Work instruction: Rewrite all of the entries below, substituting "lowest point on the Y axis" for every instance of "minimum Y coordinate" and changing nothing else. Omit the pictures from your answer.
++++++++++
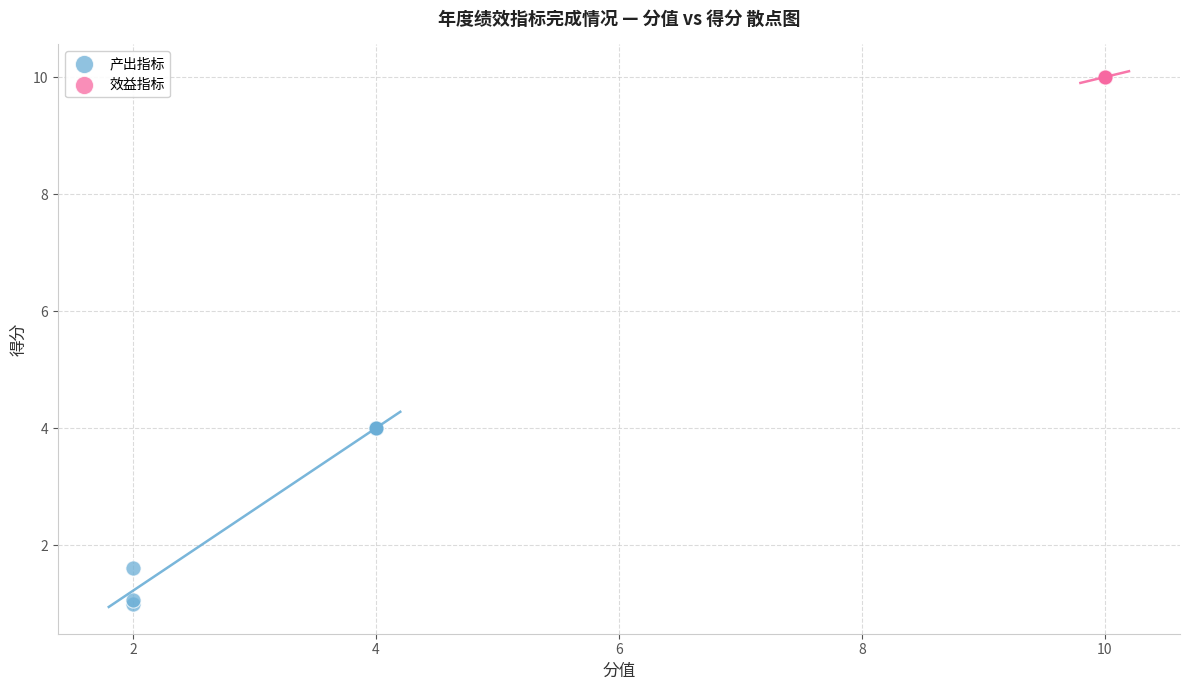

Which series reaches the minimum Y coordinate?

产出指标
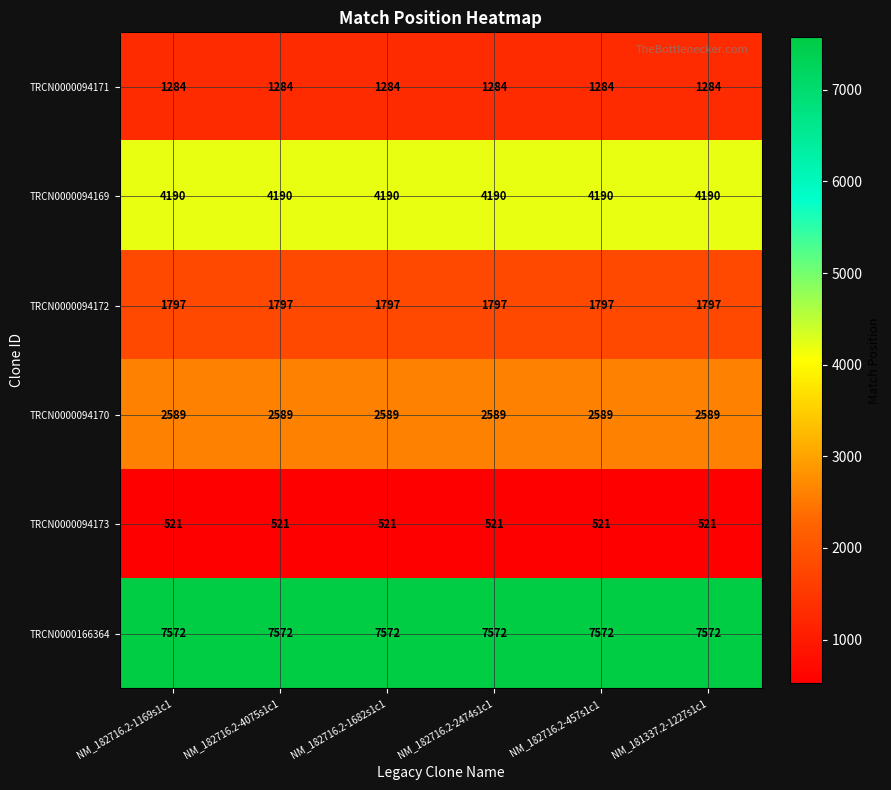

Rank the series at NM_182716.2-1682s1c1 from lowest to highest value.

TRCN0000094173, TRCN0000094171, TRCN0000094172, TRCN0000094170, TRCN0000094169, TRCN0000166364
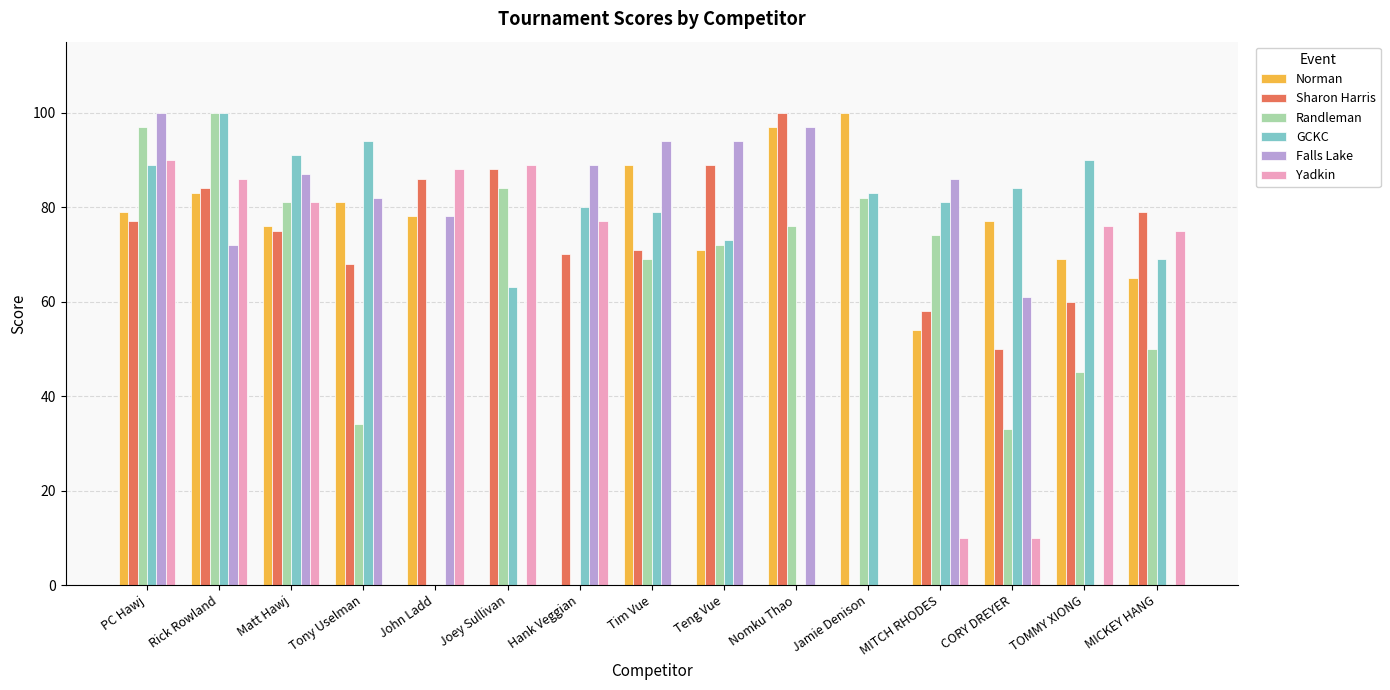

Count the number of data series in this chart.

6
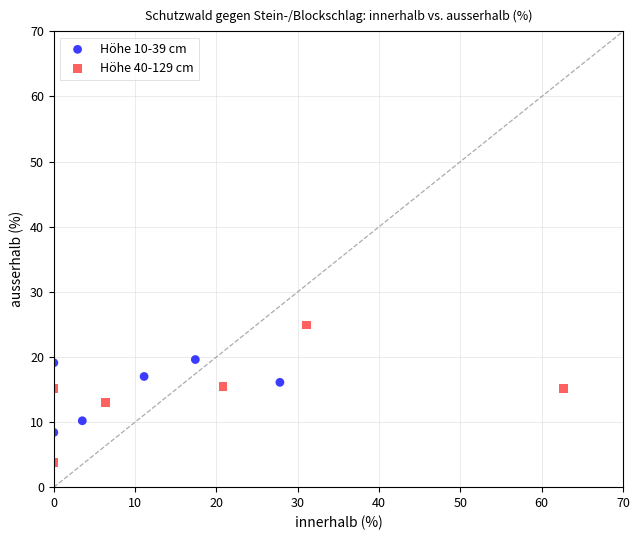

Which series reaches the minimum Y coordinate?

Höhe 40-129 cm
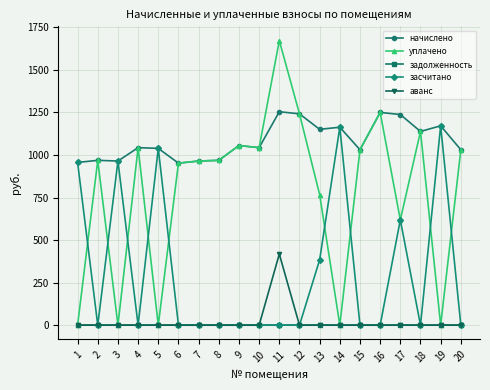

Does the chart have visible grid lines?

Yes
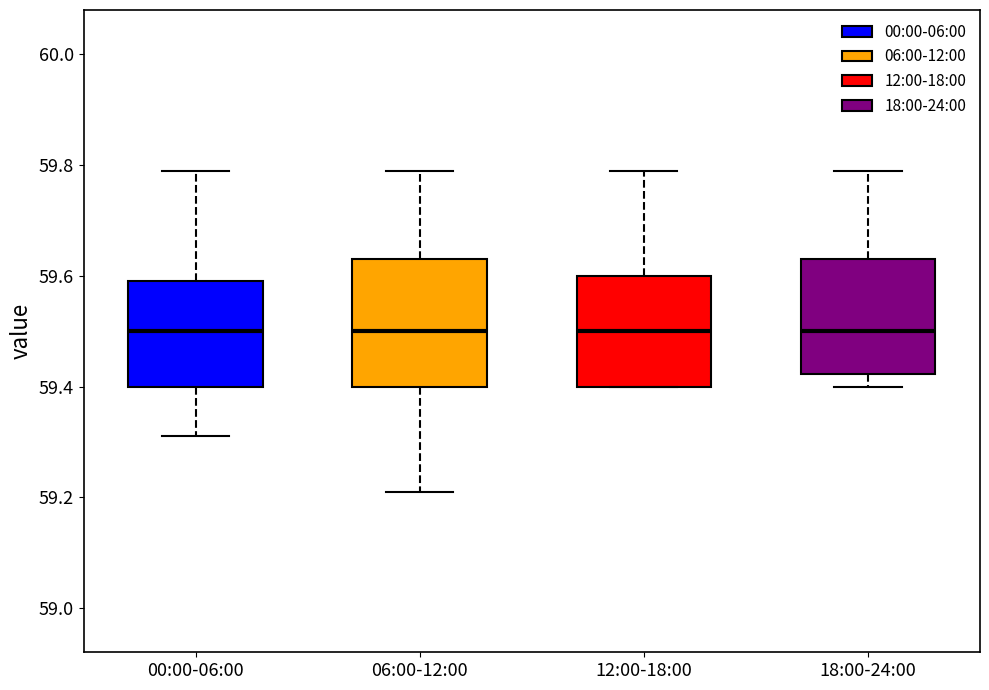

Reading left to right, transcribe this box plot: for each box, give where its median line is, the range the box spans, and where its two whiskers end, as read against the y-axis. The values are not printed on the chart, so give them approximately, as read against the axis.

00:00-06:00: median 59.50, box 59.40 to 59.60, whiskers 59.32 to 59.80
06:00-12:00: median 59.50, box 59.40 to 59.64, whiskers 59.22 to 59.80
12:00-18:00: median 59.50, box 59.40 to 59.60, whiskers 59.40 to 59.80
18:00-24:00: median 59.50, box 59.42 to 59.64, whiskers 59.40 to 59.80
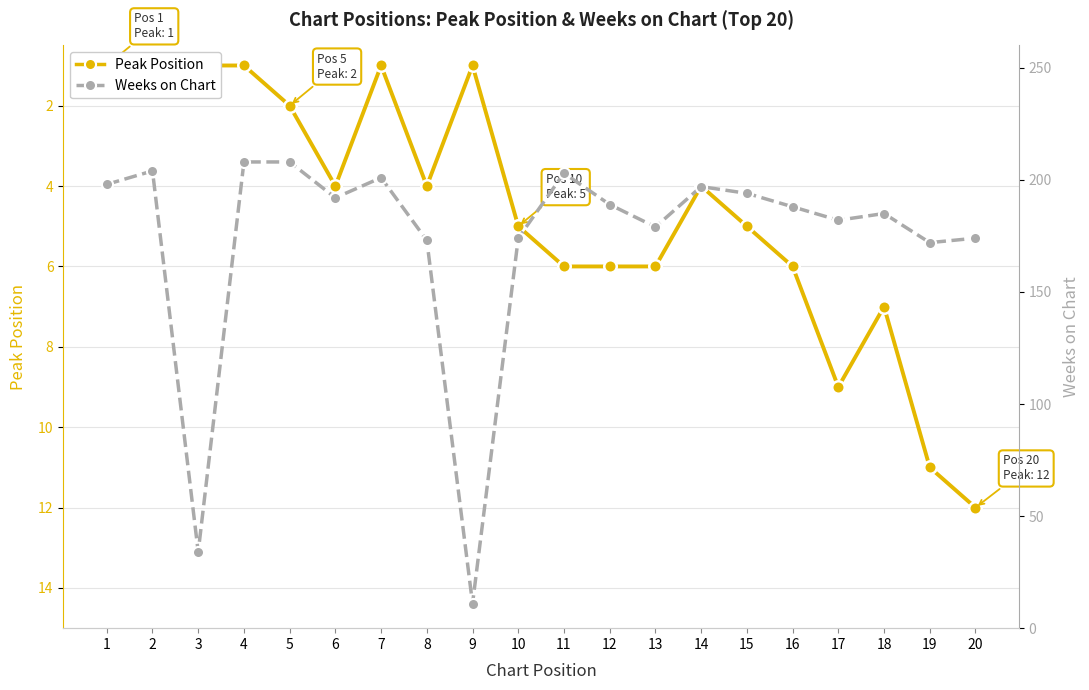

How many values in the Peak Position series are below 5?

10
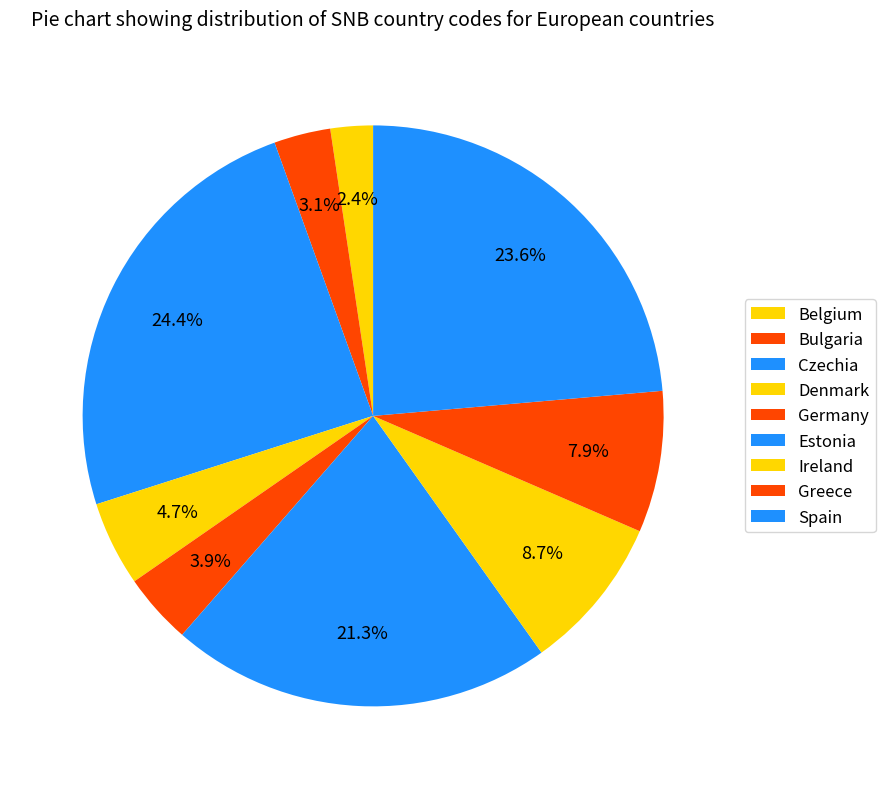

Which category has the smallest portion of the pie?

Belgium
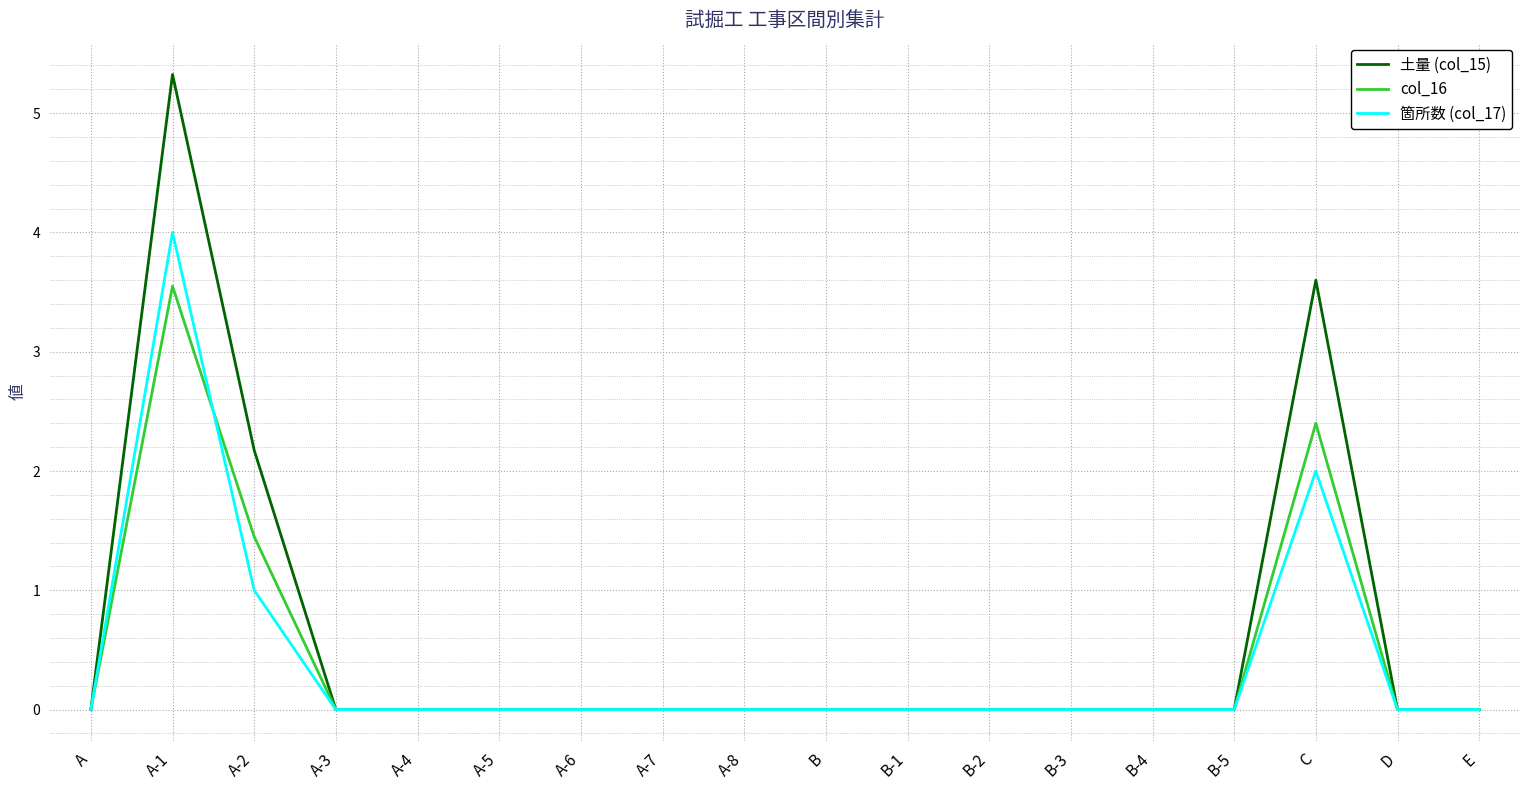

What position from the right is A-7?

11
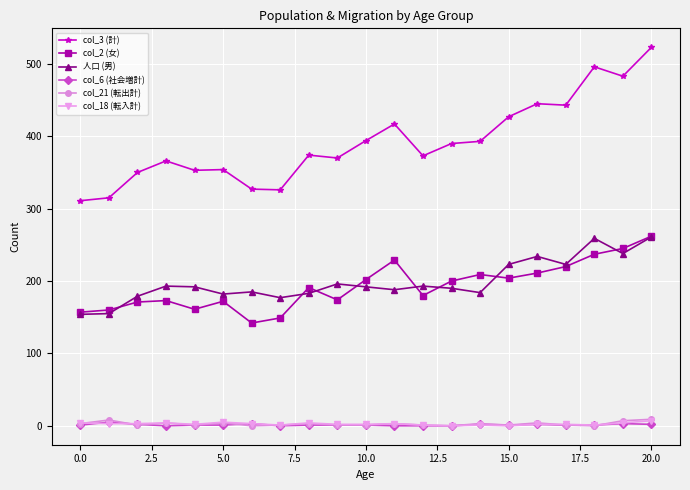

Which series has the widest spread of values?

col_3 (計)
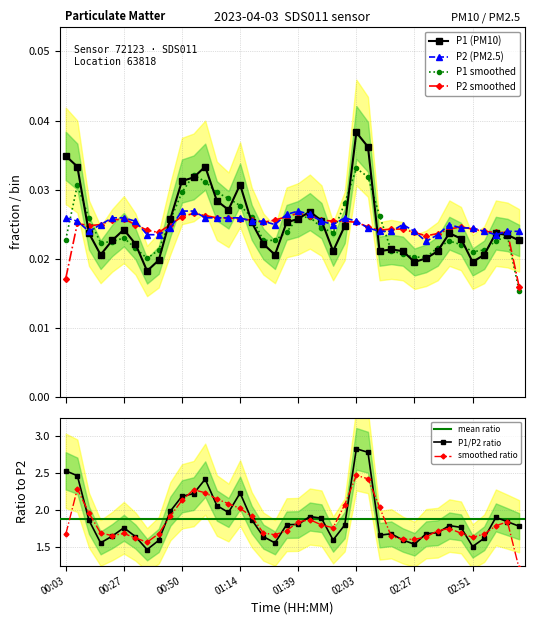

True or false: P1 (PM10) has more than 0 points higher than both neighbors.

True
++++++++++
Solved problem:
Which series reaches the lowest point on the Y axis?

产出指标

Rank the series at NM_182716.2-1682s1c1 from lowest to highest value.

TRCN0000094173, TRCN0000094171, TRCN0000094172, TRCN0000094170, TRCN0000094169, TRCN0000166364

Count the number of data series in this chart.

6

Which series reaches the lowest point on the Y axis?

Höhe 40-129 cm

Does the chart have visible grid lines?

Yes

Reading left to right, transcribe this box plot: for each box, give where its median line is, the range the box spans, and where its two whiskers end, as read against the y-axis. The values are not printed on the chart, so give them approximately, as read against the axis.

00:00-06:00: median 59.50, box 59.40 to 59.60, whiskers 59.32 to 59.80
06:00-12:00: median 59.50, box 59.40 to 59.64, whiskers 59.22 to 59.80
12:00-18:00: median 59.50, box 59.40 to 59.60, whiskers 59.40 to 59.80
18:00-24:00: median 59.50, box 59.42 to 59.64, whiskers 59.40 to 59.80

How many values in the Peak Position series are below 5?

10

Which category has the smallest portion of the pie?

Belgium

What position from the right is A-7?

11

Which series has the widest spread of values?

col_3 (計)

True or false: P1 (PM10) has more than 0 points higher than both neighbors.

True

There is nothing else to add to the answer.